Förderverein Schloss Landshut, Utzensdorf BE Einladung Umrahmung 59. Generalversammlung vo  27. Juni 2026

 

Das Museum für Wild und Jagd im Schloss Landshut

Der Förderverein ist neben der Stiftung Schloss Landshut als wichtiger Partner für Landshut tätig. Der Förderverein ist auf verschiedenste Weise bestrebt Schloss Landshut als zeitgemässes Zentrum der Schweizer Jagd zu gestalten und zu erhalten.

1968 wurde das neue Museum auf Schloss Landshut eröffnet. Die Sammlung von Jagdwaffen und -geräten wurde vom alten Museum übernommen. Neu dazu kam eine Ausstellung über einheimische Wildtiere, später ergänzt durch eine Präsentation der Falknerei und die Sammlung von Jagdhörnern von Herrn Werner Flachs. Neuer Kurator des Museums wurde der Zoologe Dr. Peter Lüps, seines Zeichens Leiter der Abteilung Wirbeltiere im Naturhistorischen Museum Bern. Damit war personell die Fachkompetenz sowohl in Sachen Wildbiologie wie auch in Ausstellungstechnik sichergestellt.

 

Auf Einladung der Fördervereins Schloss Landshut fuhren wir von Affeltragen mit dem Bus nach Utzensdorf BE. Da wir bereits früh unterwegs waren,  war der Verkehr noch übersichtlich und wir waren gut unterwegs, so dass wir in einer Autobahnraststätte noch einen Kaffee- und Gipfelihalt machen konnten.

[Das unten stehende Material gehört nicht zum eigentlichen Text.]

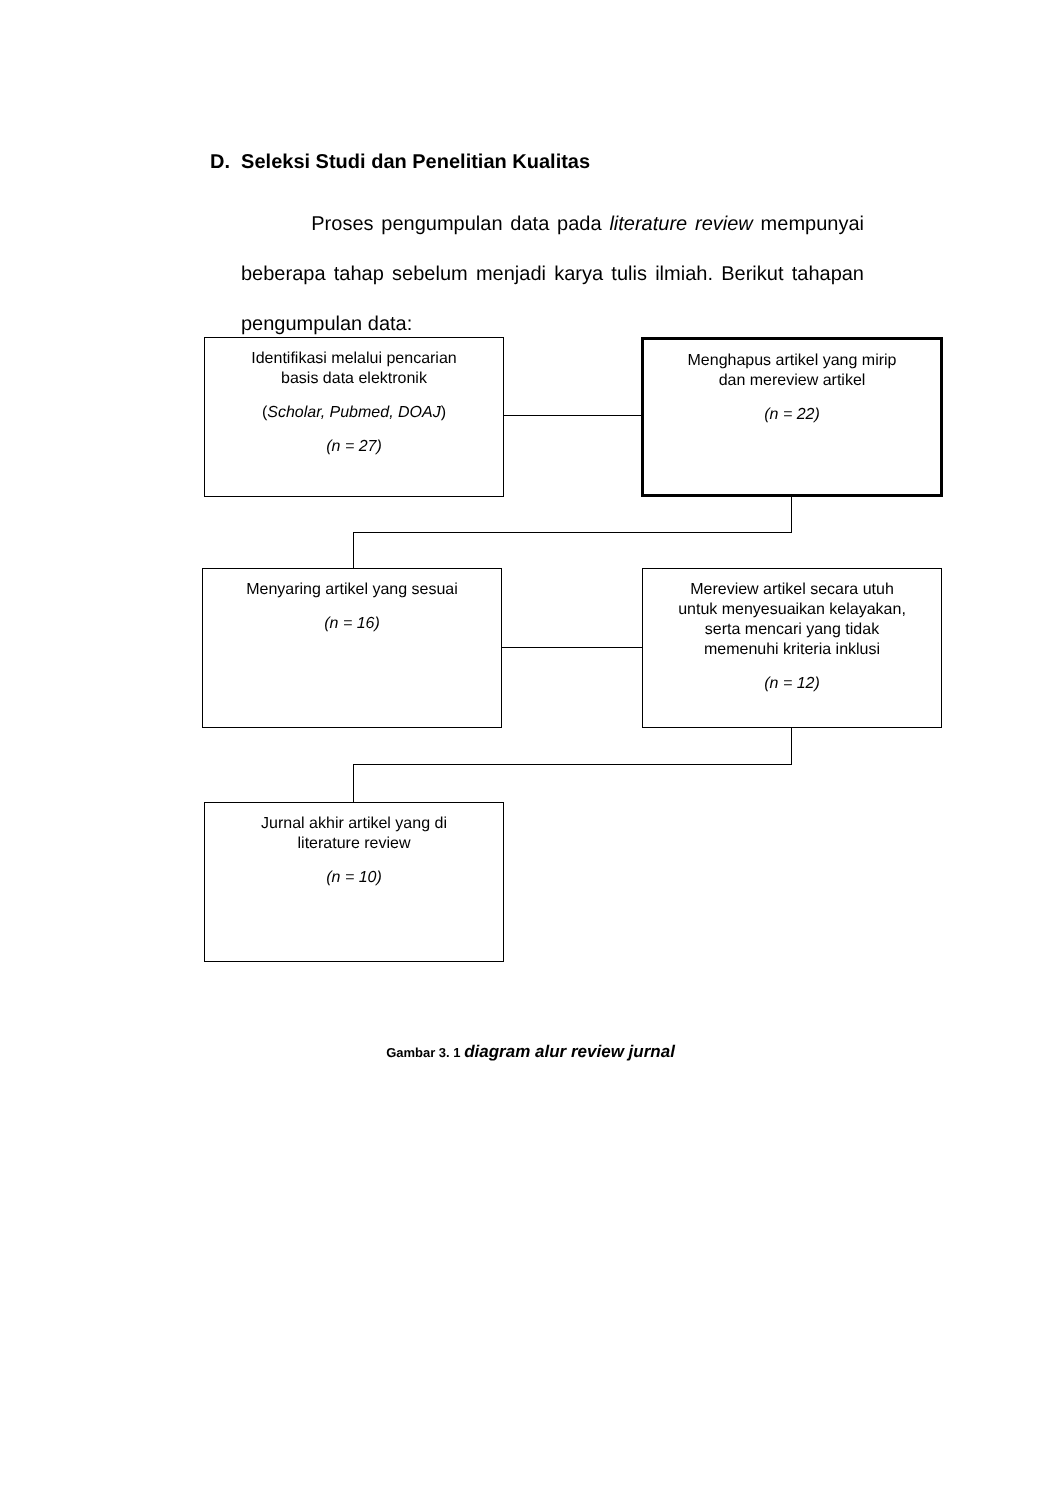D. Seleksi Studi dan Penelitian Kualitas
Proses pengumpulan data pada literature review mempunyai beberapa tahap sebelum menjadi karya tulis ilmiah. Berikut tahapan pengumpulan data:
Identifikasi melalui pencarian
basis data elektronik
(Scholar, Pubmed, DOAJ)
(n = 27)
Menghapus artikel yang mirip
dan mereview artikel
(n = 22)
Menyaring artikel yang sesuai
(n = 16)
Mereview artikel secara utuh
untuk menyesuaikan kelayakan,
serta mencari yang tidak
memenuhi kriteria inklusi
(n = 12)
Jurnal akhir artikel yang di
literature review
(n = 10)
Gambar 3. 1 diagram alur review jurnal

Das Schloss Landshut ist ein wunderschönes Wasserschloss und jederzeit einen Ausflug wert. Und das im Schloss vorhandene Museum eigentlich für jeden Jäger und jede Jägerin ein Muss, da einem eine vielseitige, vielfälltige und eindrucksvolle Ausstellung erwartet.

Zur Begrüssung und zur Totenehrung durften wir musikalisch beitragen, bevor wir im Schloss, während der Durchführung der Generalversammlung, eine erste flüssige Stärkung zu uns nehmen konnten, welche auf Grund des sehr warmen Wetters auch gerne angenommen wurde.

Nach Durchführung der Generalversammlung wurde ein Apéro angeboten, welchen wir mit einigen Musikstücken untermalen konnten. Zum Mittagessen waren wir ebenfalls eingeladen und so konnten wir die schönen Räume im Schloss bestaunen. Vom feinen Mahl gestärkt, verabschiedeten wir uns musikalisch vom Gastgeber. Dieser hatte uns noch überrascht, indem er allen Musikanten noch einen freien Eintritt für das Museum überreichte. Dem Besuch des Museums sind wir gerne nachgekommen und manch einer war überrascht ab den interessanten Ausstellungsstücken. 

Das warme Wetter führte dazu, dass im Bus bald einige Köpfe sich auf der Brust niederliessen oder beim Sitznachbar Halt suchten. Leider mache der Ventilator des Busses Anstalten, seinen Betrieb einzustellen und bevor die Möglichkeit bestand, dass uns der Ventilator um die Ohren fliegt, musste er abeschaltet werden. Die Klimaanlage gab aber wenigstens etwas Kühlung. Müde aber zufrieden und gut gelaunt durften wir am Abend wieder in Affeltrangen eintreffen, wo wir uns voneinander verabschiedeten. An dieser Stelle wiederum besten Dank an Chläus Lüthi, welcher unser "Mannschaftsfahrzeug" organisiert hatte.